November 30, 2022
Researchers at New Mexico State University are working to develop more nutritious and better-yielding chile pepper varieties to improve overall productivity in the nation’s top chile-producing state.
Dennis Nicuh Lozada, NMSU’s chile pepper breeder and director of the Chile Pepper Breeding and Genetics Program, is leading the four-year project, funded by a $477,074 grant from the National Institute of Food and Agriculture, part of the United States Department of Agriculture.
Lozada, who joined NMSU’s Department of Plant and Environmental Sciences in 2020, said the project’s goal is to develop chile pepper varieties with improved nutritional quality and yield through a deeper understanding of the genetic basis underlying these traits.
“The genetics of nutritional content and yield in New Mexican chile peppers is currently not well understood,” Lozada said. “We hope to understand the genetics of higher-yielding and more nutritious chile peppers. This knowledge can help drive our breeding and selection decisions.”
Dennis Nicuh Lozada, New Mexico State University’s chile pepper breeder and director of the Chile Pepper Breeding and Genetics Program, is leading the four-year project to develop chile pepper varieties with improved nutritional quality and yield through genetics. (NMSU photo by Derek Flodmand)
Work on the project began this spring at NMSU’s Leyendecker Plant Science Research Center in Las Cruces. Lozada’s research team is using two novel genomic approaches – genome-wide association studies and genomic selection – to accelerate the selection, breeding and development of chile pepper varieties with improved nutritional content and yield.
“We already have data available and published some of our findings,” Lozada said. “We have the DNA sequence information, and we will be growing our population over the next few years for multi-location, multi-year data analysis.”
The project has three objectives, Lozada said. First, the researchers will use genome-wide association studies to identify genetic markers linked with fruit morphology, nutritional content and yield in New Mexican chile peppers. Next, they will implement genomic selection for fruit morphology, yield and nutritional quality-related traits and evaluate the effects of different factors on genomic selection accuracy.
“The interesting part with the genomic selection is that you can actually predict which lines can perform better,” Lozada said. “So even before planting in the field, you already have an idea which chile pepper would have the ‘best’ traits.”

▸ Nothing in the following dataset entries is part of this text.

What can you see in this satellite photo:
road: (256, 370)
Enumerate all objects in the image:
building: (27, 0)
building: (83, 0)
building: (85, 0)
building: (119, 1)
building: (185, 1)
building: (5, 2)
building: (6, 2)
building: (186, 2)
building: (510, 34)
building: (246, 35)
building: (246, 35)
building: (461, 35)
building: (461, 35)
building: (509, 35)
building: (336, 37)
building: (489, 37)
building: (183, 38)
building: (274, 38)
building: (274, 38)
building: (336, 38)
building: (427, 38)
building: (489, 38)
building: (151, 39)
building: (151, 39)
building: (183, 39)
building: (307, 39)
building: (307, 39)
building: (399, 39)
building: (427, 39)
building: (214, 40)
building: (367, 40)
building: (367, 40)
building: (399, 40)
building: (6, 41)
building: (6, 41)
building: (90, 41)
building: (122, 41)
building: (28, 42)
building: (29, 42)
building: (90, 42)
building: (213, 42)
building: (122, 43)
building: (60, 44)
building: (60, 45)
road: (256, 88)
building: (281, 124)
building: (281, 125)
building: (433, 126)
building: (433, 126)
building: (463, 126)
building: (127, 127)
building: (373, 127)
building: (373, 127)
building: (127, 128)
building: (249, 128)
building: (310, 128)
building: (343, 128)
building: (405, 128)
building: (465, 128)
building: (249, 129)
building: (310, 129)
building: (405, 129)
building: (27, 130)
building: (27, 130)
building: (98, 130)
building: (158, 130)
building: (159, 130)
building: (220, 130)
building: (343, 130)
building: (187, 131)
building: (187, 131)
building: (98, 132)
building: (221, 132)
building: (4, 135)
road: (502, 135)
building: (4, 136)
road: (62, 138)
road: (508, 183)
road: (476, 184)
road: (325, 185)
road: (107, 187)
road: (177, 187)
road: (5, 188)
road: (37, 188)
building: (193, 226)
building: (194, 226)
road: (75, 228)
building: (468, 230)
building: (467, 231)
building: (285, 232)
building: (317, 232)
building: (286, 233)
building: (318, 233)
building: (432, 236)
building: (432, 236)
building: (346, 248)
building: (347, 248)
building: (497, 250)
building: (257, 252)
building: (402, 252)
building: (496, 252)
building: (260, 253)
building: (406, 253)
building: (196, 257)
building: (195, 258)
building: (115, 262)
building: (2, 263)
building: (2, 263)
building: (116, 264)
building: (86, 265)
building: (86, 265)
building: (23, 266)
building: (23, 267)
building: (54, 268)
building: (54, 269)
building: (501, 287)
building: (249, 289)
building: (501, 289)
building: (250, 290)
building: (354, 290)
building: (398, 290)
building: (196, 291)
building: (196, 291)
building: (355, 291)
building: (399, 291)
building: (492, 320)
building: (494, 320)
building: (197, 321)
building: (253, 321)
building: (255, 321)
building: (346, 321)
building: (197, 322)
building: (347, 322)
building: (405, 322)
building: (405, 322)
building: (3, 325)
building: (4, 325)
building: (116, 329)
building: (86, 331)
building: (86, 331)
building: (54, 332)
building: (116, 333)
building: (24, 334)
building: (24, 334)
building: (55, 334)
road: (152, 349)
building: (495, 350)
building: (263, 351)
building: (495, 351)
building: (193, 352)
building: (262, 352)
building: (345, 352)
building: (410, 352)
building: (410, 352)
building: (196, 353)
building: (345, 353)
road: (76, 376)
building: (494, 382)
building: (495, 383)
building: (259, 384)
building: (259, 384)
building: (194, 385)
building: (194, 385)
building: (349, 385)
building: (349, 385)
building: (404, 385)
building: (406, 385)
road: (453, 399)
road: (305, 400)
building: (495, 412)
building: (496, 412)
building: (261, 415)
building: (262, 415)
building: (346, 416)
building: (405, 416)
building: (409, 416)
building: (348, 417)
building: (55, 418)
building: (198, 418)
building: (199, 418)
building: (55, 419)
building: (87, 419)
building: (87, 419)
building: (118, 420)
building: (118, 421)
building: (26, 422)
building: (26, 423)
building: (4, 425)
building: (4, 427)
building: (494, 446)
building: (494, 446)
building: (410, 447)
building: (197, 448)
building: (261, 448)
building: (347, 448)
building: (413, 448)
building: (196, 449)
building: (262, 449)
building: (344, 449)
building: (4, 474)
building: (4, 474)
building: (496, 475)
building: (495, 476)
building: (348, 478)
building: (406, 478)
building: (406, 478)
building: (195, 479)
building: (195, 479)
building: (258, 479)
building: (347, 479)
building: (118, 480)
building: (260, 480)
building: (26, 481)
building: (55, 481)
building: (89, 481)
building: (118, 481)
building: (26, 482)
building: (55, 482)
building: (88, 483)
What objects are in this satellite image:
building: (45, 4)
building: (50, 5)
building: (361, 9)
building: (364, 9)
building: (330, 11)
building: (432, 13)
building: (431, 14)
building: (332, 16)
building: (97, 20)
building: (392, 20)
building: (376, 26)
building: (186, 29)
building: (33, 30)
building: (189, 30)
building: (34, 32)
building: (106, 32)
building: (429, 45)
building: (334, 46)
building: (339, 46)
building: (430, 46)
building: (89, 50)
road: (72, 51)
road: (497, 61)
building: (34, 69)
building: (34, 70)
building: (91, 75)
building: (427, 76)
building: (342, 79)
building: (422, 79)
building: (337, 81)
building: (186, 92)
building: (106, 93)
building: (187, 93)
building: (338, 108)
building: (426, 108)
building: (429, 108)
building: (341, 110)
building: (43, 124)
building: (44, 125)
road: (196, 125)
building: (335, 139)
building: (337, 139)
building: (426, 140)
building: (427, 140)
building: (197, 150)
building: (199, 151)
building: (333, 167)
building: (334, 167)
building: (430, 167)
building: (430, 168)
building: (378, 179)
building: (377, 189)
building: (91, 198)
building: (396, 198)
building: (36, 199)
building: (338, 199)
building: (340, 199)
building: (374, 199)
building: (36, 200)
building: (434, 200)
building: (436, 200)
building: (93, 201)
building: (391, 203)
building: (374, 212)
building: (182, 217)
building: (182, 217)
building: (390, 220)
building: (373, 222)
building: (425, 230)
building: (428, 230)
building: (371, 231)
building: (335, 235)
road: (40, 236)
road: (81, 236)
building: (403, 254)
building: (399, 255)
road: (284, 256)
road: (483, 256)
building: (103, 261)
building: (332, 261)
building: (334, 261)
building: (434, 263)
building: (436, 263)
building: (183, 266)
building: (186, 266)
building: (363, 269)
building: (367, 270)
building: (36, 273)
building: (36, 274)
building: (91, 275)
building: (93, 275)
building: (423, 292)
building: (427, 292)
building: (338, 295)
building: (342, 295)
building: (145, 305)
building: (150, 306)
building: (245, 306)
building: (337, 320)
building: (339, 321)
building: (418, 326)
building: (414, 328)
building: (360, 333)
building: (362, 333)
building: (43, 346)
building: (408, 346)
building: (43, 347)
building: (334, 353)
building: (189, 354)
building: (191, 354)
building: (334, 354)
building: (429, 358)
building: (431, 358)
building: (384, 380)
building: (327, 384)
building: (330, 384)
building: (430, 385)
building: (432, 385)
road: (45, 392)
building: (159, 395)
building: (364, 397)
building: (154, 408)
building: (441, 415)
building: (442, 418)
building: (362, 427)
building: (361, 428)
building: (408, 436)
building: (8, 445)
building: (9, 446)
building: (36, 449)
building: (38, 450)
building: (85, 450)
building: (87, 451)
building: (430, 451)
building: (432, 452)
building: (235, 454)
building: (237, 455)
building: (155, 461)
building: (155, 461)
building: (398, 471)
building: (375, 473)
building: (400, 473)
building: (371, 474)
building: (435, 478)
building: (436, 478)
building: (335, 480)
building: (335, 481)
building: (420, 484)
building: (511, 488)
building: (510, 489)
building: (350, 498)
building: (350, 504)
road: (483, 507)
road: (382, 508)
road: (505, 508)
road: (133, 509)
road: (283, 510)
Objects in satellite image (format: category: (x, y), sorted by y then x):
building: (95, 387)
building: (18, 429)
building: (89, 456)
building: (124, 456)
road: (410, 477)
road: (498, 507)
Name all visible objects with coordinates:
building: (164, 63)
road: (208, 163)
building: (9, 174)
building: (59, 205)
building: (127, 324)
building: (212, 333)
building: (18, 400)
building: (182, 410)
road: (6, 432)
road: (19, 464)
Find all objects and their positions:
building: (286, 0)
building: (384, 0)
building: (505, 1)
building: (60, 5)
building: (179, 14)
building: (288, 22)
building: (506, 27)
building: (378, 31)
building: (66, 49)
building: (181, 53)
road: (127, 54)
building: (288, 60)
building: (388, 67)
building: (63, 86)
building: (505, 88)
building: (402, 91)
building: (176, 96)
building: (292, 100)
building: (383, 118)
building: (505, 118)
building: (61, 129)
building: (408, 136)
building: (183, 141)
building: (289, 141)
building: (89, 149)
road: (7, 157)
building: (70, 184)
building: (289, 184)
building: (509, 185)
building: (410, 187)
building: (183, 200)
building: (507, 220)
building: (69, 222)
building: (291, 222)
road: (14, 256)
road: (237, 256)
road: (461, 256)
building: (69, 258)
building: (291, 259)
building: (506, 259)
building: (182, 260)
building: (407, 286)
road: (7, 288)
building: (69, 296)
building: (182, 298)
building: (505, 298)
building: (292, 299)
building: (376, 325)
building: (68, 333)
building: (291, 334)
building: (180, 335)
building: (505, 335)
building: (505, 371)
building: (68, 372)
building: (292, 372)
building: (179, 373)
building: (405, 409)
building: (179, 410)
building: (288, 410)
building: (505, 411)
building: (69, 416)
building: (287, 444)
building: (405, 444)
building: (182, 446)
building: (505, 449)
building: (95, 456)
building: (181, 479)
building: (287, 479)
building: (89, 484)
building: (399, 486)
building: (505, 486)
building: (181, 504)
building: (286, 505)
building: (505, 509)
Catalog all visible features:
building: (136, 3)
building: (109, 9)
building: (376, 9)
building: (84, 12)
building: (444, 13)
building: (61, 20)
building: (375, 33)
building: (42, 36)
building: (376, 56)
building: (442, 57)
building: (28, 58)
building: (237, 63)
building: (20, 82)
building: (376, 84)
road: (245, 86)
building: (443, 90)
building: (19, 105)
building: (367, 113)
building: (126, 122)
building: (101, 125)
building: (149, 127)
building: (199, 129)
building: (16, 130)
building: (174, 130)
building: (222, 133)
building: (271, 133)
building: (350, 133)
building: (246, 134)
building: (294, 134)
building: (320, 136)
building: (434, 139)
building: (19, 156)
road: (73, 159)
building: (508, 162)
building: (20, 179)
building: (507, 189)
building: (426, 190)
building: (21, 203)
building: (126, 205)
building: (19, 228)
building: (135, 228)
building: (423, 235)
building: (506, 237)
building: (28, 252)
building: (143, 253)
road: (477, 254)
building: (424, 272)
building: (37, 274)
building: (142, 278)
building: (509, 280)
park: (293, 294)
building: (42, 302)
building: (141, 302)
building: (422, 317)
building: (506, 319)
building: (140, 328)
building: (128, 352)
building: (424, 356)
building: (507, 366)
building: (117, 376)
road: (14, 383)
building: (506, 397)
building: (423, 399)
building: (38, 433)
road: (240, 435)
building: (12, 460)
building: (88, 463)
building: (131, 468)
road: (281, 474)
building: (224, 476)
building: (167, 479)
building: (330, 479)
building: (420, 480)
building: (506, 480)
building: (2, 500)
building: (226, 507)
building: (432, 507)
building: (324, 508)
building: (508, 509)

Finally, the researchers will develop molecular markers that improve fruit morphology and nutritional content in chile peppers.
“Altogether, these genomics-assisted approaches could help accelerate the development of chile pepper varieties with improved fruit morphology, nutritional quality and yield for an increased overall production,” Lozada said.
Lozada said higher-yielding and more nutritious varieties of New Mexican chile peppers will help improve overall chile pepper production in New Mexico. In 2020, growers in New Mexico produced a total of 68,000 tons of chile, valued at $51.9 million, according to the USDA and New Mexico Department of Agriculture.
“Chile pepper cultivars with improved genetic potential can help growers economically and help the industry compete with the world market,” he said.